Some background info on the project
In each country, we will collect data on ~50,000 children with acute diseases in primary health care facilities (facility form) for 1 year. Data from the facility form will be used to generate a list of participants to be called by phone for a centralised follow-up (day 7 and day 28 follow-up forms). Data from the day 7 follow-up form will be used to generate a list of participants who were hospitalised during the follow-up period and for whom we will (retrospectively) collect clinical data in referral hospitals (hospitalisation form). Participants will be given a QR code ID and may visit the study facilities several times during the follow-up period (either the facility of enrolment or another facility; the same facility form will be used to collect the data of these repeat visits) and be enrolled multiple times in the study with a different QR code ID. + we have other additional studies linked to this main data collection (but of lower complexity)

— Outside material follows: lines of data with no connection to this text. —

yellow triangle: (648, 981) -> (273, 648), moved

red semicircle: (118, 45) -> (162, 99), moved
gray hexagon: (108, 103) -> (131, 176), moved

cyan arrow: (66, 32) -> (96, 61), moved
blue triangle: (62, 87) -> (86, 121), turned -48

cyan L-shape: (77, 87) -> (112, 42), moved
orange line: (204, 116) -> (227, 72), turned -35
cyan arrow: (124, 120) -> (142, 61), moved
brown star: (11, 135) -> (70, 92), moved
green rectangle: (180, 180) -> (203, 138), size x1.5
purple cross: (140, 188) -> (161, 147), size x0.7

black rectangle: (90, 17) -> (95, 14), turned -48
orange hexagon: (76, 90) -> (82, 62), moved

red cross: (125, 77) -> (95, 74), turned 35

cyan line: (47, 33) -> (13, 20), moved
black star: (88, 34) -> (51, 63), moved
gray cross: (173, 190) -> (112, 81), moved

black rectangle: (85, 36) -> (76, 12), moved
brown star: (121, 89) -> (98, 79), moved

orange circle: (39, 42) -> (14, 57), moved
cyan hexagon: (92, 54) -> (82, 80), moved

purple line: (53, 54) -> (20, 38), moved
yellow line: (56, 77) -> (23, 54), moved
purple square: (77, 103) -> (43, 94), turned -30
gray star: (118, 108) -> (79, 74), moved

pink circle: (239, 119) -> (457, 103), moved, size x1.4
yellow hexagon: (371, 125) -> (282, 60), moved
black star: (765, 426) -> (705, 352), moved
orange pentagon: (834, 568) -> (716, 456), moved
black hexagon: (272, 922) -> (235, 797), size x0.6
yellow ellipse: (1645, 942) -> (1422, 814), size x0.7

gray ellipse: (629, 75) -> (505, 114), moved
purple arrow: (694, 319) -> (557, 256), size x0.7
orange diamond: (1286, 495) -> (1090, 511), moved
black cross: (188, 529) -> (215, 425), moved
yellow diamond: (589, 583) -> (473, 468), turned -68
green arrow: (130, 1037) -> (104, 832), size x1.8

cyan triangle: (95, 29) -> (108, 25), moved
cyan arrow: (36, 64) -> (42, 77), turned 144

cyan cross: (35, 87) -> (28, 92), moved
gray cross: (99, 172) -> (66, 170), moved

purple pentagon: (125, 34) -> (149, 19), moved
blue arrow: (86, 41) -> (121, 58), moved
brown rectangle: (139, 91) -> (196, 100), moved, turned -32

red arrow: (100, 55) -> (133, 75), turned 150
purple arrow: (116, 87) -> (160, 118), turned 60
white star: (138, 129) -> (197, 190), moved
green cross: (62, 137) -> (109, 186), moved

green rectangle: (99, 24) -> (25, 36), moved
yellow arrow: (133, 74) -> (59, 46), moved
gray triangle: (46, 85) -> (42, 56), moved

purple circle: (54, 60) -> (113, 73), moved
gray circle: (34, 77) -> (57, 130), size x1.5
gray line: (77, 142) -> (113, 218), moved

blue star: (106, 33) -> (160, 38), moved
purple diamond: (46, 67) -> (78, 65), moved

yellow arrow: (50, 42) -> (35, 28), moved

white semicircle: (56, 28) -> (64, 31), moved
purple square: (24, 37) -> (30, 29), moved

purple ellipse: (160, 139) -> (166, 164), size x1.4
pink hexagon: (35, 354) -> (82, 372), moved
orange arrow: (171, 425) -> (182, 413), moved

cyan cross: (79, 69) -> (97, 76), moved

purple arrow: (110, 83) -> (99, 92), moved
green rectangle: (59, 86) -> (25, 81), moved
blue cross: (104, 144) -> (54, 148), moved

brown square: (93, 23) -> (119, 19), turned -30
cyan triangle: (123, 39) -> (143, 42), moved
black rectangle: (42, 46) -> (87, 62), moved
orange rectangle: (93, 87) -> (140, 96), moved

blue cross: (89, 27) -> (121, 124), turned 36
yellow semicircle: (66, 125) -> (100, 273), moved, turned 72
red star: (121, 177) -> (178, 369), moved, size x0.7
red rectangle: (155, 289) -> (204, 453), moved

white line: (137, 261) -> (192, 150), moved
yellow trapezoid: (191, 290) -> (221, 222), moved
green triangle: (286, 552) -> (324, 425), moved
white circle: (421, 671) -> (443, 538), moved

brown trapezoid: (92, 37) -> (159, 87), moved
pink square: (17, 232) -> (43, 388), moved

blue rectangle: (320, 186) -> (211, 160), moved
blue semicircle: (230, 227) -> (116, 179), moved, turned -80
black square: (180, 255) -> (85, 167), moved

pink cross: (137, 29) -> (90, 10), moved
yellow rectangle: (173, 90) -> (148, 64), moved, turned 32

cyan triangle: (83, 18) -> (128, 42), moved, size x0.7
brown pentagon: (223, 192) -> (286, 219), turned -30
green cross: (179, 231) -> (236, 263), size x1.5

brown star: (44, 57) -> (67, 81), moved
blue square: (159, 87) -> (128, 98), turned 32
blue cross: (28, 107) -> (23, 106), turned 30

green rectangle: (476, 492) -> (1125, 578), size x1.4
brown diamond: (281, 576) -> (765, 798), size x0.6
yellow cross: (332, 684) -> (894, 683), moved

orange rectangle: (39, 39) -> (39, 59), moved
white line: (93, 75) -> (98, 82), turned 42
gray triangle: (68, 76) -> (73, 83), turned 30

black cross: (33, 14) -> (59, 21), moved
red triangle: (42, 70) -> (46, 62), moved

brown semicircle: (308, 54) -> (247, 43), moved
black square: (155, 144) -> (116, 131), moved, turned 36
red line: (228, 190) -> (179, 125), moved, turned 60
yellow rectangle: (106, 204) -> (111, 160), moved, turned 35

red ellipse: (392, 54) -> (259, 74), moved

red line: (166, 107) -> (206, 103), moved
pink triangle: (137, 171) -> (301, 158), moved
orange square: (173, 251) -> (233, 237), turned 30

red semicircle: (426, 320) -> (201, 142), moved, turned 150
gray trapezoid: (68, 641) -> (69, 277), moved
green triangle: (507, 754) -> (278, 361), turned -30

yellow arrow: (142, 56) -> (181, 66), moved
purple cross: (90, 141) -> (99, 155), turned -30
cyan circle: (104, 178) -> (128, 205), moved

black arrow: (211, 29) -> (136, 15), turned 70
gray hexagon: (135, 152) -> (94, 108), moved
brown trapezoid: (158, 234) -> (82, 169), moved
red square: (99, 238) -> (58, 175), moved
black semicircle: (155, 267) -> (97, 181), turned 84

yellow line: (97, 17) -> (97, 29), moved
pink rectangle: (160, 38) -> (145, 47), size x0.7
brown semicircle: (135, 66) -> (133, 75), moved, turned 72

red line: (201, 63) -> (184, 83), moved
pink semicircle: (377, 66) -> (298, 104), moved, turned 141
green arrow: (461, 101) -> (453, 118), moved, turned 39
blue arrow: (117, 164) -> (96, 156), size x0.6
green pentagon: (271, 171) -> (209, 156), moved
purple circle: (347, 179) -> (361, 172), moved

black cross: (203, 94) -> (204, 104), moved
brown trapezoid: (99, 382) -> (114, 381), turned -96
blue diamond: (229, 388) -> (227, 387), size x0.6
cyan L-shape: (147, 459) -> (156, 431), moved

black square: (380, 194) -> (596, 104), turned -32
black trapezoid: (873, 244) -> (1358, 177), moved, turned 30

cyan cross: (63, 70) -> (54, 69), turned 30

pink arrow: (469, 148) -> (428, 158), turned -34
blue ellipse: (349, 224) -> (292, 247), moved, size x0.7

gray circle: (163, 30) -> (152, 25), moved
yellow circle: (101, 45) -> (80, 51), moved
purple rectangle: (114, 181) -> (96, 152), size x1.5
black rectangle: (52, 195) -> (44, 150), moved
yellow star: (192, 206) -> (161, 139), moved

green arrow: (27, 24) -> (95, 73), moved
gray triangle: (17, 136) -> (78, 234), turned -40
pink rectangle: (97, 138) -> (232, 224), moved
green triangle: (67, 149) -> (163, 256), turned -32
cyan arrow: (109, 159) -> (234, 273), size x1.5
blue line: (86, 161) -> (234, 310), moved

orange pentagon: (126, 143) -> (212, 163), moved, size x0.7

If I now only focus on the facility form use case

The form contains both personally identifiable information (PII) and sensitive health data, and hence encryption is desirable. Possibly the form could be split in two, using the QR code ID as the link between both, but this would be more cumbersome for our data collectors and the encryption being a project setting in ODK Central, it seems it does not change how the data will be handled eventually.
There are indeed 2 repeat questions among the health data, but I have not looked at how these questions are imported yet. There is no repeat questions in PII.
So far during my various tests, I have been using ruODK with either OData or the RESTful API. My guess is that the ZIP > CSV approach could become quite tedious when the database is more populated and we approach the end of the study, given the scale of the data collection, but I may be wrong here.
Data accessed from ODK Central would then be handled in two different dataframe structures in R: the first one containing PII and the second one containing (de-identified) health data associated with a (randomly generated) research ID and an encrypted sqlite mapping database for storing the link between the initial data collection ID and the research ID.
Personally identifiable information - I would use these data for generating the follow-up lists on a daily basis and reconciling entries that relate to the same participant. When exported, these data will be encrypted with restricted access rights (for data manager / monitors if a problem is detected; data collectors will access temporarily a subset of PII about participants to be contacted for follow-up / for whom hospitalisation data needs to be retrieved).
Health data - I would merge these data with the corresponding follow-up, and possible hospitalisation and repeat visit entries, run quality /de-identification checks that will issue a data quality report, and prepare for a CSV export.